• Challenge
Copy the following items word for word.

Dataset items
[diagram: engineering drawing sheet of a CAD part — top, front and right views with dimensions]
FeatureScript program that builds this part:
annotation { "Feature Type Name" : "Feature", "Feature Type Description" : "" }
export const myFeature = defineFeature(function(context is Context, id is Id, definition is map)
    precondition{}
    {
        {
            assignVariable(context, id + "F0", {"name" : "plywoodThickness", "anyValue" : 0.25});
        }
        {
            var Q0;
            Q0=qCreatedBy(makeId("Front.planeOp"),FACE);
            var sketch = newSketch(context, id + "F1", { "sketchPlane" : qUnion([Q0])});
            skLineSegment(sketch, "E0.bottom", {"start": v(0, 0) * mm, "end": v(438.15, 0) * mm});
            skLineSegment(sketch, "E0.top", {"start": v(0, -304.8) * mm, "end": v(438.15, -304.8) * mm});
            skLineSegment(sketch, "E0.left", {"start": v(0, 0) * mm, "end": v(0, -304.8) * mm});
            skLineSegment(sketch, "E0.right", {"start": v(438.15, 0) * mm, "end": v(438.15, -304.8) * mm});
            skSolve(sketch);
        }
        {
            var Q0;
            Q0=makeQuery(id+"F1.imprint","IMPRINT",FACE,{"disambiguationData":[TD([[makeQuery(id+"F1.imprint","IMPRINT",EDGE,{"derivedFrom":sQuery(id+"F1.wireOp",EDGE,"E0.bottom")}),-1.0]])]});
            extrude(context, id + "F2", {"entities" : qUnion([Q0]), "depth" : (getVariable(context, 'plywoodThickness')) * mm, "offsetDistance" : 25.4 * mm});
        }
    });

• Solution below
[diagram: engineering drawing sheet of a CAD part — top, front and right views with dimensions]
FeatureScript program that builds this part:
annotation { "Feature Type Name" : "Feature", "Feature Type Description" : "" }
export const myFeature = defineFeature(function(context is Context, id is Id, definition is map)
    precondition{}
    {
        {
            assignVariable(context, id + "F0", {"name" : "plywoodThickness", "anyValue" : 0.25});
        }
        {
            var Q0;
            Q0=qCreatedBy(makeId("Front.planeOp"),FACE);
            var sketch = newSketch(context, id + "F1", { "sketchPlane" : qUnion([Q0])});
            skLineSegment(sketch, "E0.bottom", {"start": v(0, 0) * mm, "end": v(438.15, 0) * mm});
            skLineSegment(sketch, "E0.top", {"start": v(0, -304.8) * mm, "end": v(438.15, -304.8) * mm});
            skLineSegment(sketch, "E0.left", {"start": v(0, 0) * mm, "end": v(0, -304.8) * mm});
            skLineSegment(sketch, "E0.right", {"start": v(438.15, 0) * mm, "end": v(438.15, -304.8) * mm});
            skSolve(sketch);
        }
        {
            var Q0;
            Q0=makeQuery(id+"F1.imprint","IMPRINT",FACE,{"disambiguationData":[TD([[makeQuery(id+"F1.imprint","IMPRINT",EDGE,{"derivedFrom":sQuery(id+"F1.wireOp",EDGE,"E0.bottom")}),-1.0]])]});
            extrude(context, id + "F2", {"entities" : qUnion([Q0]), "depth" : (getVariable(context, 'plywoodThickness')) * mm, "offsetDistance" : 25.4 * mm});
        }
    });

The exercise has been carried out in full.